My Passenger instances lag!
The trick is, passenger will keep its instances open for only so long. Once that time passes, they will die in order to conserve resources. This is not that big of a deal, but it does become a problem with newer sites that are just starting to gain momentum. If a user comes to that site after the default (5 min) delay, that request will have to fire up a new instance. I suppose the time for the restart is based on the server hardware and load, but I don’t really see the need to spend more than necessary on hardware to fix this issue. On my server, the lag was ten or fifteen seconds. This seemed like a very long time.
Okay, so I RTFM
It turns out that Passenger has a config variable called PassengerPoolIdleTime. This will adjust the amount of time before the instance dies. It is a number of seconds that the instance will remain inactive before it quits.

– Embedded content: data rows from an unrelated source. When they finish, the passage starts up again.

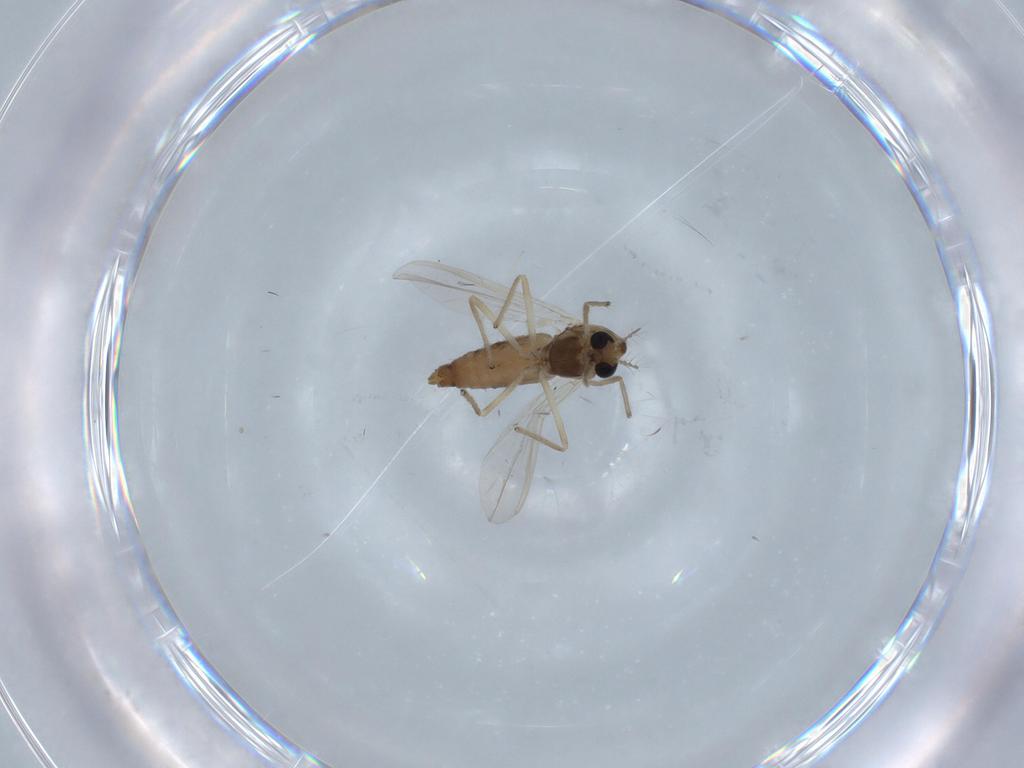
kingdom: Animalia
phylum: Arthropoda
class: Insecta
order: Diptera
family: Chironomidae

Eureka! That’s what I needed. My first guess was to set this at 0, meaning that it stays around forever, waiting for a new request. Unfortunately, this isn’t how it works. It will stay open until “application instances will not be shutdown unless it’s really necessary”. It names some criteria, but I found that there was no real way to tell when the instance was going to die.
A completely kludgey fix
I hate the idea that I resorted to something so kludgey to get this thing to work. I know I should look further, but it’s 2:14AM, and I am just tired of dealing with this, so here is what i ended up doing:
- Set the PassengerPoolIdleTime variable to 600. This will give you a good ten minutes of waiting time.
- Set up a cron job to wget the site every five minutes.
I have been running it this way for a few hours, and it seems as though everything is working as it should. In order to test it, I have to nose around on the site every few minutes, so those hits will obviously effect the timing. I will know for sure in the morning.
Check those stats!
If you are running google analytics, you will have already guessed that there will be 288 hits per day that shouldn’t count against your total. In order to keep those hits from showing up in your analytics account, you need only create a filter to keep those hits out.
I hope this helps any others out there who might be running into the same issue.